Swiss theologian Hans Küng
Hans Küng in Der Islam: Geschichte, Gegenwart, Zukunft (2004) considers the question of whether Christians can consider the Qur'ān (al-Qur'ān, the recitation) as in some sense God's word to Christians as Christians (my translation):
But should one as a Christian even ask such a question? Must one not reject such an idea at the beginning based on the Bible? Do we not find in the New Testament a wealth of negative statements about error, darkness and guilt of the non-Christian world? Actually, these judgments are applied to people who reject the biblical message in a guilty way. They are clearly less definitive judgments of condemnation than particular challenges to conversion. And next to them we find - this must not be overlooked - more than a few positive statements about the non-Christian world, according to which there is an original manifestation of God to all of humanity. Yes, even non-Jews and non-Christians can also according to the Old and New Testaments know the true God; they can recognize what these texts themselves understand as the revelation of God in creation.Can we therefore in the context of this biblical background exclude the possibility that on the basis of God's revelation in creation innumerable people of prehistory and the present experienced and experience the mystery of God? Can we exclude the possibility that some people were also thereby given a special knowledge, carried out a special mission, had a particular gift? And could this, on the basis of all that has been said, not also be the case precisely for Muhammad, the Prophet from heathen Arabia? "Extra Ecclesiam nulla conceditur gratia - outside of the Church, no mercy is granted": this opinion was expressly condemned even by the Roman teaching office. And as always: If we recognize Muhammad as a post-Christian prophet, than we will also have to acknowledge that whereupon Muslims above all arrive: that Muhammad had his message not simply from himself, that his message was not simply Muhammad's word, but rather is God's word.
Hans Küng is one of the best-known living Christian theologians - arguably the leading Christian theologian alive today. Among other things, he is known for his efforts to develop an ecumenical theological perspective whereby Christians can recognize other religions as valid in their own right, without thereby giving up their identity as Christians.
Küng was an important theologian at the Second Vatican Council in the Catholic Chuch, which established historical reforms in the Church. Not least among those reforms was a new ecumenical perspective.

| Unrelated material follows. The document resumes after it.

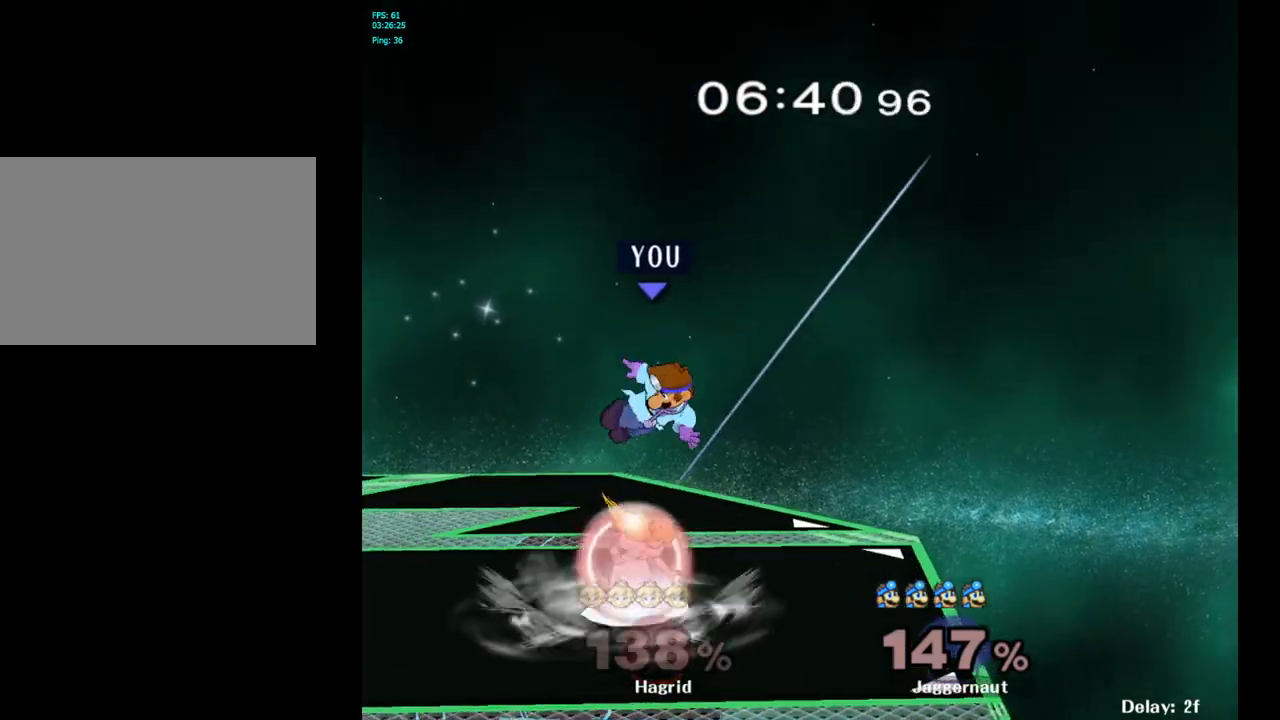
{"buttons": [], "left_stick": "center", "right_stick": "center", "events": [[133, "right_stick", "center"], [267, "R1", "down"], [367, "left_stick", "center"], [417, "R1", "up"]]}
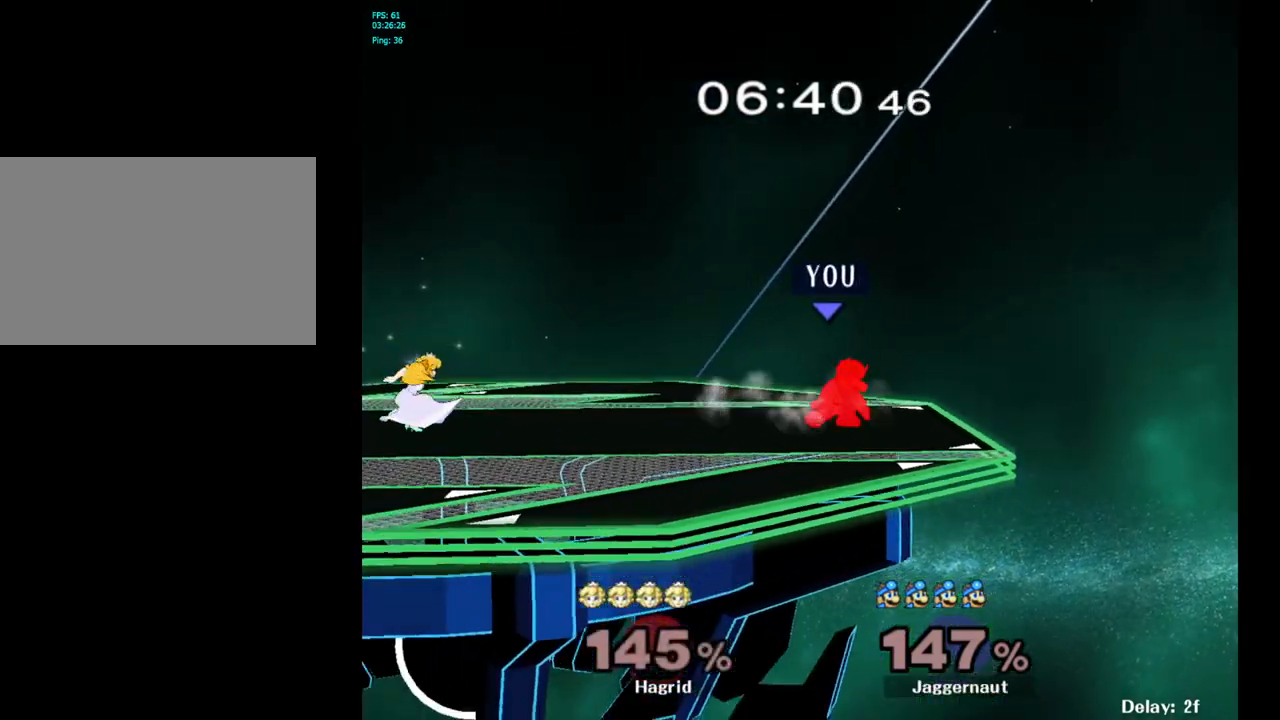
{"buttons": ["Y"], "left_stick": "center", "right_stick": "center", "events": [[117, "left_stick", "left"], [400, "Y", "down"], [500, "left_stick", "center"]]}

It still comes as a surprise to some Catholics that the official position of the Church is that a person can have a fully valid relationship to God without being a Christian. Or, to put it in conservative Protestant terms, that someone can be saved and go to heaven without accepting Jesus as their Savior.
The Swiss Küng is a theologian at the famous Tübingen University in Germany. He lost his Catholic "franchise" in a dispute over the doctrine of papal infallibility, which he criticized heavily. So now he can't call himself a "Catholic" theologian, but is rather known as an ecumenical Christian theologian.
He started an ecumenical initiative called Project Weltethos to promote dialogue among the major religions of the world (English version of Web site at the Global Ethic Foundation). The statement of the basic perspective of Project Weltethos is:
Das "Projekt Weltethos" wird von der Grundüberzeugung getragen:
- Kein Frieden unter den Nationen ohne Frieden unter den Religionen.
- Kein Frieden unter den Religionen ohne Dialog zwischen den Religionen.
- Kein Dialog zwischen den Religionen ohne Grundlagenforschung in den Religionen.
Underlying the Global Ethic project is the basic conviction that there can be:
- No peace among the nations without peace among the religions.
- No peace among the religions without dialogue between the religions.
- No dialogue between the religions without investigation of the foundations of the religions.
Küng's Der Islam is the third of a trilogy he's written about the "Abrahamic" religions. The first two included Das Judentum (1991) (English version: Judaism: Between Yesterday and Tomorrow) and Das Christentum: Wesen und Geschichte (1994) (English version: Christianity: Essence, History and Future). The English translation of Der Islam is not yet available.
As I make my way through the book, I'll very probably be posting on additional items from it.
1 comment:
Speaking as a pagan, with all due respect, if Christians have manged to swallow the notion that the Bible is the word of God, it should be no big deal to add the Koran to the revered category of Christianity's sacred scriptures.
I have a better idea -- let's all become Buddhists, or Quakers. That would solve a lot of problems.
My view of religion is that we are not getting it right if our spiritual practices separate us from others. If reading the Koran, reverently, helps Christians to be better Christians, and removes an unhealthy barrier separating them from Muslims, then the Koran ought to be adopted as a Christian scripture.
There are so many contradictions in the Bible already -- a few more won't kill us.